# Text under study
>>

She says during the course of the interview that she feels she was the one who was there for her brother when other people weren't. I ask her if she feels that she should have benefitted from her brother's success and subsequent passing.
"My brother should have been here to this day to come and fix our relationship," she says. "Come and speak to me about whatever he was feeling so we could move forward from it, so there's nothing that anyone can do now to make it better for me. No. I tried to keep my brother in my life while my father was gone (father Dwayne was incarcerated for nine years). Regardless of the things that people said about him, I still wanted to make that known to him. I just want to be his sister and to be respected as his sister -- to be shown that love that I continuously gave to him throughout these years. I just want respect."
The same day the raffle is announced, so is the last video by XXXTentacion, "Moonlight," to accompany a single released previously bearing the same name. In the video, he's walking through a moonlit woods, where people are partying and dancing around him, but he is just smiling and glancing at them, not interacting. He passes by a curly haired woman that is, no doubt, supposed to resemble former girlfriend Geneva Ayala, the one who made claims of domestic abuse. At the time of his death, Jahseh Onfroy was facing 15 felony charges stemming from those allegations. Those charges were dropped after his death.

<<

# Questions
A) Repeat, word for word, the stretch of the passage about XXXTentacion's sister from "She says during" through "and subsequent passing.".
B) Carry on the passage about XXXTentacion's sister from the point where it stops.
The listing after this note is material separate from the passage about XXXTentacion's sister.

# Extracted entries
>>

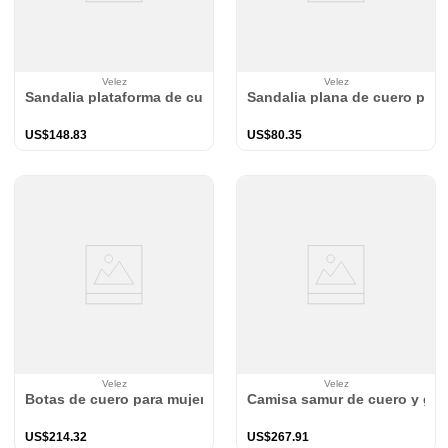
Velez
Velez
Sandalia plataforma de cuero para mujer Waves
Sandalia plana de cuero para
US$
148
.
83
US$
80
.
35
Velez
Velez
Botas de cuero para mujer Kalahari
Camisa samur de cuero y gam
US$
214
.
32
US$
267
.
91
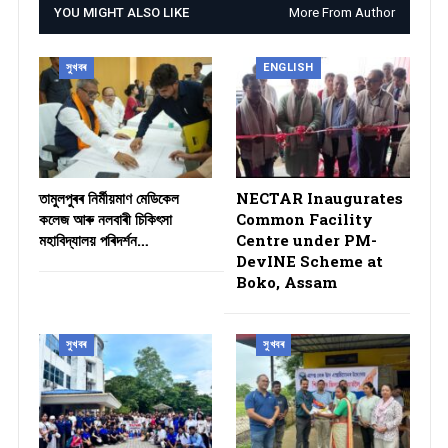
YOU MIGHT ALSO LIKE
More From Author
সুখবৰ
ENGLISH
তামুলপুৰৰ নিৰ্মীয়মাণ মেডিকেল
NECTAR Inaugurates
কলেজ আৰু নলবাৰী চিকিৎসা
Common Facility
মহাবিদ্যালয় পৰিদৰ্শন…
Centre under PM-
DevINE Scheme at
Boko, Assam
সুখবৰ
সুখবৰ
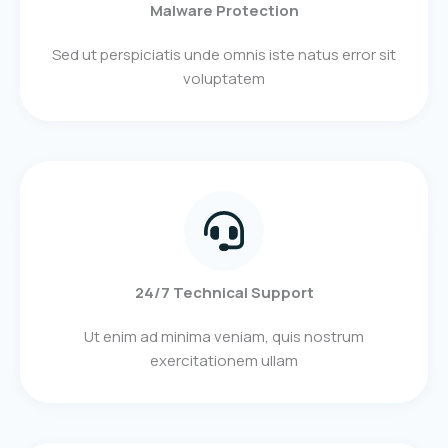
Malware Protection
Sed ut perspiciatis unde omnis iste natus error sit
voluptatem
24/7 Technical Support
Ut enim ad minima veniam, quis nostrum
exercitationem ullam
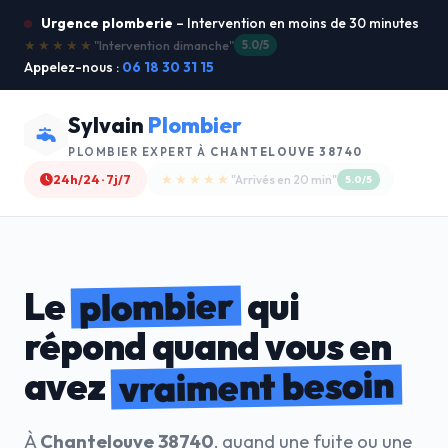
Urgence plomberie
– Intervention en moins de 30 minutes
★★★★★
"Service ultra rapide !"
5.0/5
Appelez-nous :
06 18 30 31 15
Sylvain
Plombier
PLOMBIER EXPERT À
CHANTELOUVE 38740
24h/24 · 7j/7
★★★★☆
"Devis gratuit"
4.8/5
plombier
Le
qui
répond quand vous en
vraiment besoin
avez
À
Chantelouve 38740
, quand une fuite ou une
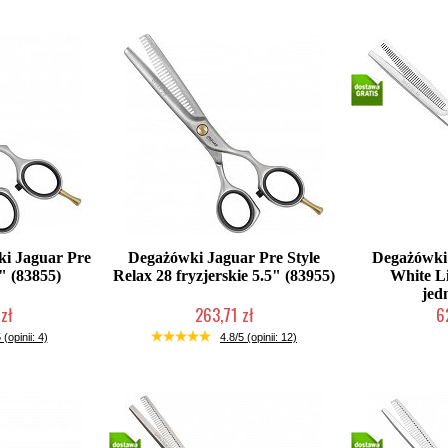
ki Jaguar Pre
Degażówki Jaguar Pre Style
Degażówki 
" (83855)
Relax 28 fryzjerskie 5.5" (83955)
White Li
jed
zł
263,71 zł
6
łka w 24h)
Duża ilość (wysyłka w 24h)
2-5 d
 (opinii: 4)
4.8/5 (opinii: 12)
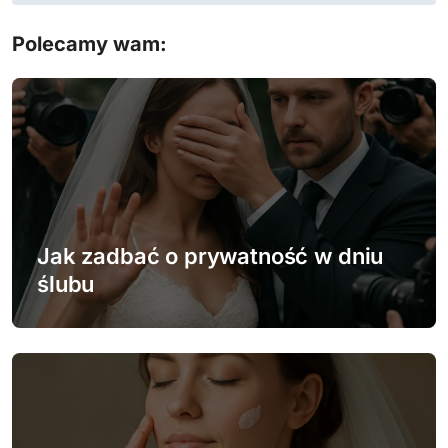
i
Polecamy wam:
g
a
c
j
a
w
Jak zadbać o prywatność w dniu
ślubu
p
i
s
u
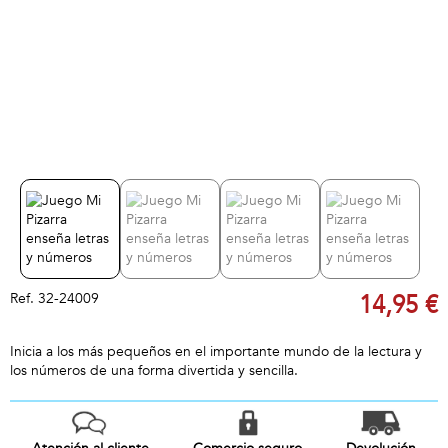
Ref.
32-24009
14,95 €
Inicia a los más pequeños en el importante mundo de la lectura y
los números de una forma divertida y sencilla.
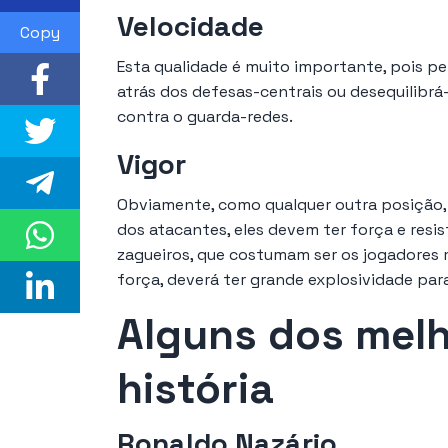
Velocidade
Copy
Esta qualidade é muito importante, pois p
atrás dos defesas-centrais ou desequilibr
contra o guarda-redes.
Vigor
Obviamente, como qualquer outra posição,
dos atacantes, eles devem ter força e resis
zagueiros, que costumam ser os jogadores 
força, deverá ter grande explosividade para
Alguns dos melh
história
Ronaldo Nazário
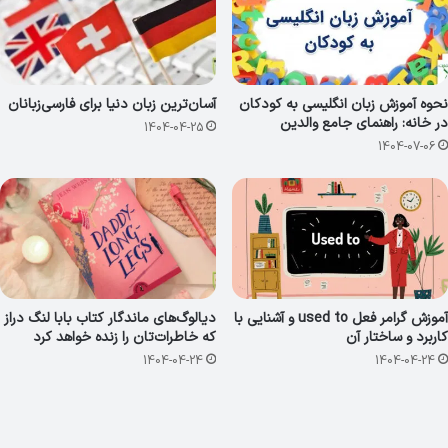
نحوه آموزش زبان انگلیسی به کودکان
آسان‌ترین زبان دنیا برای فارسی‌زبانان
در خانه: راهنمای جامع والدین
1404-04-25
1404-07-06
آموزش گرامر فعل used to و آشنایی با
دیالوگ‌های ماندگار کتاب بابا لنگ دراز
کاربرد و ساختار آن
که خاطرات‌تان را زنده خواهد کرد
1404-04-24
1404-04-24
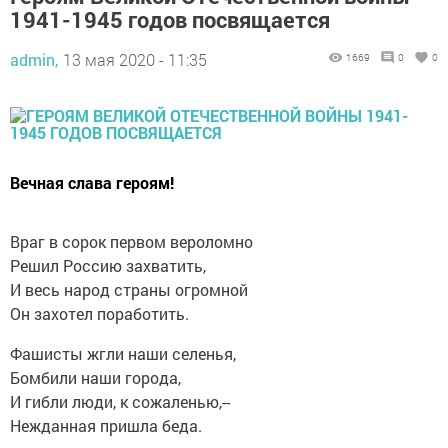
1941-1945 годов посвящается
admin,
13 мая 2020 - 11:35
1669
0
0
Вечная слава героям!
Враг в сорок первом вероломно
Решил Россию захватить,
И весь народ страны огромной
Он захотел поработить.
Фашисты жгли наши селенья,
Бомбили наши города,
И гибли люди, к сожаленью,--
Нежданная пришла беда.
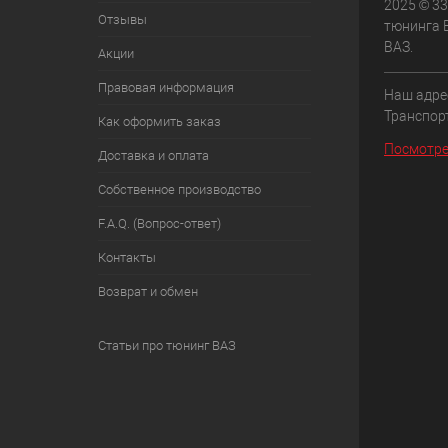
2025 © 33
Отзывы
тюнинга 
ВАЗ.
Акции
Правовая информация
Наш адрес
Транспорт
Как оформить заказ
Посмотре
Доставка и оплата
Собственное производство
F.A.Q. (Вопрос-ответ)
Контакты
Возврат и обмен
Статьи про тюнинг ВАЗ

<<

# Answers to the tasks
A)
She says during the course of the interview that she feels she was the one who was there for her brother when other people weren't. I ask her if she feels that she should have benefitted from her brother's success and subsequent passing.

B)
Slung across his chest is that gray Louis Vuitton bag -- the same one that his killers took on June 18, 2018.
XXXTentacion's video director James Pereira, who is known simply as JMP and was behind "Look at Me" and the latest "Moonlight," explains how this posthumous video came to be.
"It was a big weight off my shoulders because it was the last project that I was able to work on with X," Pereira says. "It took an extra effort because it was never finished. That's the big interest. What is this video? What does it mean? Why does it look the way it looks? Because it was never finished. Everything Jahseh put out was genius. If it wasn't genius, he scrapped it. It doesn't matter if thousands and hundreds of thousands of dollars was spent. He put something out when it was really genius and it was exactly the way he wanted it to represent what he wanted to say. Finishing 'Moonlight' was a tough thing for me because I had to work with, what in my eyes, was an unfinished project."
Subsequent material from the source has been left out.